New York regulators approved significantly lower electric and gas rate increases than Consolidated Edison Co. of New York Inc. requested in a settlement that included provisions to mitigate climate change.
The New York Public Service Commission, or PSC, said the three-year rate plan represents a "more favorable" deal for ratepayers than ConEd initially proposed.
The settlement also advances New York's climate goals by discontinuing incentives to switch from oil to gas service, approving a more aggressive approach to managing gas leaks, and promoting electrification and alternatives to "traditional infrastructure investment," the PSC said.
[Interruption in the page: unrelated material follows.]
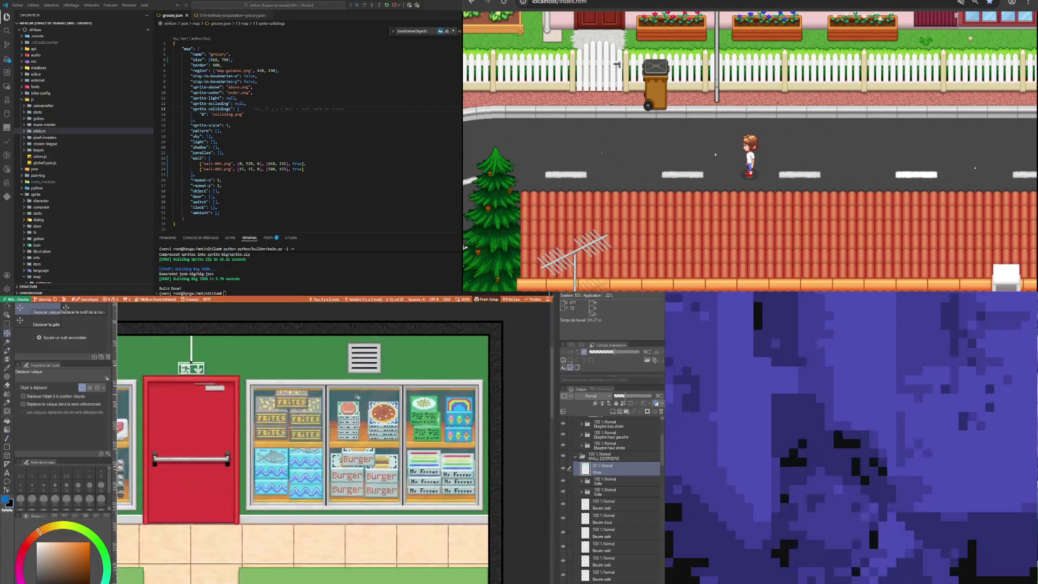
scroll(354, 403, "up", 1)
scroll(344, 420, "up", 1)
The settlement authorizes ConEd to spend $700 million over three years on energy efficiency programs, the company said in a statement. The company will also offer rebates for geothermal heat pumps, high-efficiency appliances and electric vehicle chargers, and it intends to develop a plan to manage climate change risk.
The commission approved a $113.3 million electric rate increase, or a 3.1% increase, in the first year; a $370.3 million increase, or 3.8%, in the second year; and a $326.4 million increase, or 3.3%, in the third year. ConEd had requested an electric revenue increase of $485 million, or 4.6%. The PSC said ConEd's requested increase would have worked out to 7%, considering $178 million of expiring customer credits.
The PSC approved a $47.2 million increase, or 6.7%, in first-year gas rates; a $176.3 million increase, or 7.3%, in the second year; and a $170.3 million hike, or 6.5%, in the third year. The utility sought a rise in gas revenues of $210 million, or 9.1%, which the PSC said would be a 14% increase when factoring in $102 million of expiring gas customer credits.
The settlement comes just days after ConEd announced further efforts to reduce gas use amid an ongoing moratorium on new gas hookups in much of supply-constrained Westchester County, N.Y.